>>>

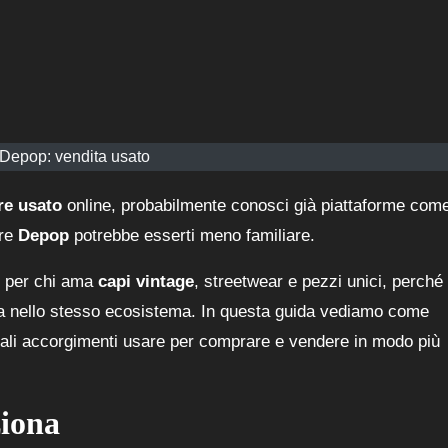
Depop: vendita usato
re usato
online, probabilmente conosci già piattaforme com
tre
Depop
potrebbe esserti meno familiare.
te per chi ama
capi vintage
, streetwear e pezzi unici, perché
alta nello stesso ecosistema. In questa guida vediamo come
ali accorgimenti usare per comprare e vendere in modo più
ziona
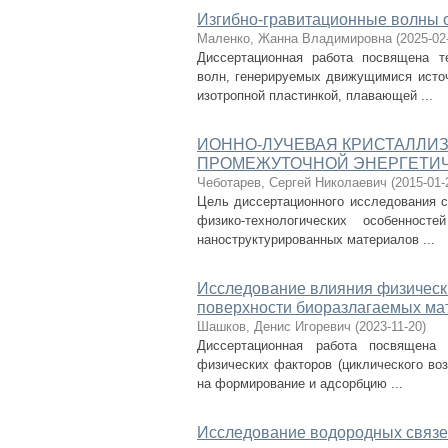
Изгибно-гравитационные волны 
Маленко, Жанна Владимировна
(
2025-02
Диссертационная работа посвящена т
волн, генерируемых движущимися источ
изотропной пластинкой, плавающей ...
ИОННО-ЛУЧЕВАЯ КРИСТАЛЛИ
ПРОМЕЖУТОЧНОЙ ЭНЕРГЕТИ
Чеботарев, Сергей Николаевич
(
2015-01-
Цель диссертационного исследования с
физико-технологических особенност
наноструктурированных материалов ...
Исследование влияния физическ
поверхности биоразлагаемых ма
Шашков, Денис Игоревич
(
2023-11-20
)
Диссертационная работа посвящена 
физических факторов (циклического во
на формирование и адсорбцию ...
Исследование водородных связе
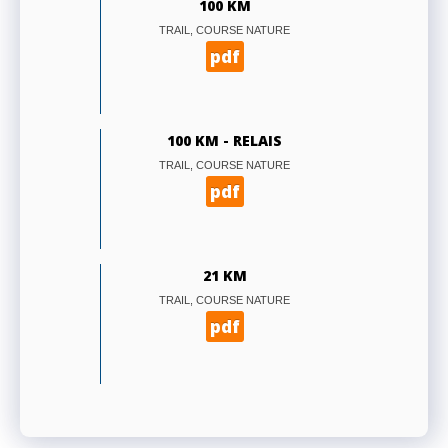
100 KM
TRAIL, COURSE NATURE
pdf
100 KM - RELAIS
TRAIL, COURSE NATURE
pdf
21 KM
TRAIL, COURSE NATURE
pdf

<<<
>>>

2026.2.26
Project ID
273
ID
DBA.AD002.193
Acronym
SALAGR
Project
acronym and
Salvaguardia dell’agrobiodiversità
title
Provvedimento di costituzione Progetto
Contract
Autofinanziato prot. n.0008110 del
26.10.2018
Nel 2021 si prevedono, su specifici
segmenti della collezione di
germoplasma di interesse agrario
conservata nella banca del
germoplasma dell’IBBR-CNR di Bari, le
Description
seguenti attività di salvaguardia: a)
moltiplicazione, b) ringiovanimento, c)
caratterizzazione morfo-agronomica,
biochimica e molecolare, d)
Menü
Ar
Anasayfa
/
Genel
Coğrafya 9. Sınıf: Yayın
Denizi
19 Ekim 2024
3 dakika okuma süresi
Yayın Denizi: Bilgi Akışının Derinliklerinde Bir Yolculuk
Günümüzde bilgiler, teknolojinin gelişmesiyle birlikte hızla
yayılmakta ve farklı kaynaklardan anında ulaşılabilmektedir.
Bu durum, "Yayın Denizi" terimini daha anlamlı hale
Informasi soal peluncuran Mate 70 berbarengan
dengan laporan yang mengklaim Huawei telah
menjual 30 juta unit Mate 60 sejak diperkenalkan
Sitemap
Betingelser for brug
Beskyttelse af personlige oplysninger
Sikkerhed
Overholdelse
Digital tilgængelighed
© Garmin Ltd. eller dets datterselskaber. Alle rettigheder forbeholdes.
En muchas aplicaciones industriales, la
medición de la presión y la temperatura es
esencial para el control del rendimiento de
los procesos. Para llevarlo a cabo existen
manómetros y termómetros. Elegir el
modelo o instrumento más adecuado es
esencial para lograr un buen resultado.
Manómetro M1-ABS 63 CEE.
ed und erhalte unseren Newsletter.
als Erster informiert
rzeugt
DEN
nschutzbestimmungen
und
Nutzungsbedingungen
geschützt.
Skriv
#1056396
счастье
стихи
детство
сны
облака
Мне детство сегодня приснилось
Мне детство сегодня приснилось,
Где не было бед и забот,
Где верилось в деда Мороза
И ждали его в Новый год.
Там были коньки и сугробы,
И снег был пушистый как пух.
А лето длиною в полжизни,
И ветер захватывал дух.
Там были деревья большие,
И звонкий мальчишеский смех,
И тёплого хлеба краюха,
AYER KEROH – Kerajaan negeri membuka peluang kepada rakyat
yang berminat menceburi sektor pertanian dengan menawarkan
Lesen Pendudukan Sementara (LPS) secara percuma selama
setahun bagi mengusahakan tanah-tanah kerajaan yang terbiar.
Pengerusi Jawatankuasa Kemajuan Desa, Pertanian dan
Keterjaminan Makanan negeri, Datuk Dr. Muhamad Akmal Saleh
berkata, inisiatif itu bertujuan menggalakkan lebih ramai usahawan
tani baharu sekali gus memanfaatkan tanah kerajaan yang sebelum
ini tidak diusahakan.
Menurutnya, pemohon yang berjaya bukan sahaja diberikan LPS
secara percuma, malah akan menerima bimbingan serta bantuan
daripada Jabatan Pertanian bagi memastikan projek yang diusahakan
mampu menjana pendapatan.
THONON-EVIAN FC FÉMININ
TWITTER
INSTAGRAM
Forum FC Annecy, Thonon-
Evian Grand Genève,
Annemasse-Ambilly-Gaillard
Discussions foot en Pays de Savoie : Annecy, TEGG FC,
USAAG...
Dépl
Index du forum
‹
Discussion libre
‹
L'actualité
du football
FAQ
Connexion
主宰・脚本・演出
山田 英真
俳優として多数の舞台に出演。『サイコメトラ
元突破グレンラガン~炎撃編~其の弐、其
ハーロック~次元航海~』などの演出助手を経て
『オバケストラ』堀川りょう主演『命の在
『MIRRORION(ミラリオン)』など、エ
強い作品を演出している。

<<<

*WHAT THE EXERCISE ASKS:*
The lines above from the one with "setahun bagi mengusahakan" through the one with "強い作品を演出している。" are to be duplicated exactly, ends included, with nothing added.

*ANSWER FOR THIS EXERCISE:*
setahun bagi mengusahakan tanah-tanah kerajaan yang terbiar.
Pengerusi Jawatankuasa Kemajuan Desa, Pertanian dan
Keterjaminan Makanan negeri, Datuk Dr. Muhamad Akmal Saleh
berkata, inisiatif itu bertujuan menggalakkan lebih ramai usahawan
tani baharu sekali gus memanfaatkan tanah kerajaan yang sebelum
ini tidak diusahakan.
Menurutnya, pemohon yang berjaya bukan sahaja diberikan LPS
secara percuma, malah akan menerima bimbingan serta bantuan
daripada Jabatan Pertanian bagi memastikan projek yang diusahakan
mampu menjana pendapatan.
THONON-EVIAN FC FÉMININ
TWITTER
INSTAGRAM
Forum FC Annecy, Thonon-
Evian Grand Genève,
Annemasse-Ambilly-Gaillard
Discussions foot en Pays de Savoie : Annecy, TEGG FC,
USAAG...
Dépl
Index du forum
‹
Discussion libre
‹
L'actualité
du football
FAQ
Connexion
主宰・脚本・演出
山田 英真
俳優として多数の舞台に出演。『サイコメトラ
元突破グレンラガン~炎撃編~其の弐、其
ハーロック~次元航海~』などの演出助手を経て
『オバケストラ』堀川りょう主演『命の在
『MIRRORION(ミラリオン)』など、エ
強い作品を演出している。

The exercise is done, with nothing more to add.